### Text segment
=== Section Start ===
Ask your consultant: “How are you remunerated for the different options listed in your recommendations?”

When you come across these statements, make sure you ask the consultant to back them up. A good financial consultant will help you make investment decisions that are appropriate for your needs, and these change according to what stage of your life you are at.

Consider Before Hiring a Financial Consultant



Many companies will, throughout the life of their business, realise that need to hire financial help. This can be right at the start of setting up in business because of the need to have a solid financial plan, or further down the line due to the growth of the company or unexpected financial problems.

Thankfully, there are a huge number of options available on the market today for any company that finds themselves in any of the above situations. These can range from adding full-time specialist staff to their business or hiring a consultant, to seeking free advice from local authorities or investing in services from large financial advisory firms.

For many reasons, including cost and practicality, a popular choice among companies today is hiring independent consultants or consultancy firms to meet any financial advisory needs. However, there are several things to consider during the hiring process to make sure that a company gets the results they want.

The first thing that any company should ask is what licences, certifications and credentials a financial advisory consultant has. There are several different types of financial advisors, including the Certified Financial Planner (CFP), the Chartered Financial Consultant (ChFC), Registered Investment Advisor (RIA) and the Certified Public Account (CPA).
=== Section End ===
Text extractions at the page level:
=== Section Start ===
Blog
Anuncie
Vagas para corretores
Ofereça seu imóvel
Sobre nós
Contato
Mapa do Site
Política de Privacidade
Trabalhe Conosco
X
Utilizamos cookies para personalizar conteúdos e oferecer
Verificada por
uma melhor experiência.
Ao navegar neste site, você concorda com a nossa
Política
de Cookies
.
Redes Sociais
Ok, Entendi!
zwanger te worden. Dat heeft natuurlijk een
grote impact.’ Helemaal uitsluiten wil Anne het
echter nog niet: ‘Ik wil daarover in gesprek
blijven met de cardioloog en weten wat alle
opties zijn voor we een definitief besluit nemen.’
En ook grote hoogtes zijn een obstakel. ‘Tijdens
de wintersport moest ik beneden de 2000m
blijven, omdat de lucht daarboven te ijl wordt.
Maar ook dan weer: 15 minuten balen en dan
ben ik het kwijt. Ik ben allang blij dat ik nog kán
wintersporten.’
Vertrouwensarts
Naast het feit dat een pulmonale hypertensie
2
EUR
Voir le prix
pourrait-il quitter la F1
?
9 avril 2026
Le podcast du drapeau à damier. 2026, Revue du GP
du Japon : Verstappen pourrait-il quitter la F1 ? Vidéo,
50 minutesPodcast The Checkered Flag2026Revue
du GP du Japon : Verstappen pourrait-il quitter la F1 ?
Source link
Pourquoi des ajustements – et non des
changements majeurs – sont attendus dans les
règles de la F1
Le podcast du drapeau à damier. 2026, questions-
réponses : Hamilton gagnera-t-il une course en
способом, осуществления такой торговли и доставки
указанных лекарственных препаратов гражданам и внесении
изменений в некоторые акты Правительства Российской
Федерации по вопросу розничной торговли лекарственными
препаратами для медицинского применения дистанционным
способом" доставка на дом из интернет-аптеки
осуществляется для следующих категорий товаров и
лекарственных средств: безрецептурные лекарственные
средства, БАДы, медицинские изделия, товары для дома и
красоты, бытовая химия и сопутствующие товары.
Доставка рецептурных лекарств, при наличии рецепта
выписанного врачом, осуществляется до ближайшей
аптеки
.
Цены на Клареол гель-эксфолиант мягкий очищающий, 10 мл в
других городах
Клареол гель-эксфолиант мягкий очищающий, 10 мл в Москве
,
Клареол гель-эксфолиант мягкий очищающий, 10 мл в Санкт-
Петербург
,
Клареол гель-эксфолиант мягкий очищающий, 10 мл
=== Section End ===
### What the task requires
Decide whether each statement agrees with the text on hiring a financial consultant, answering yes or no and quoting the deciding words of the text. 1. Hiring independent consultants or consultancy firms is a popular choice among companies today. 2. The first thing a company should ask a financial advisory consultant about is fees. 3. Seeking free advice from local authorities is one of the available options. The entries come from a different source than the text.

### Solution for this exercise
1. Yes: "a popular choice among companies today is hiring independent consultants or consultancy firms"
2. No: "The first thing that any company should ask is what licences, certifications and credentials a financial advisory consultant has."
3. Yes: "to seeking free advice from local authorities"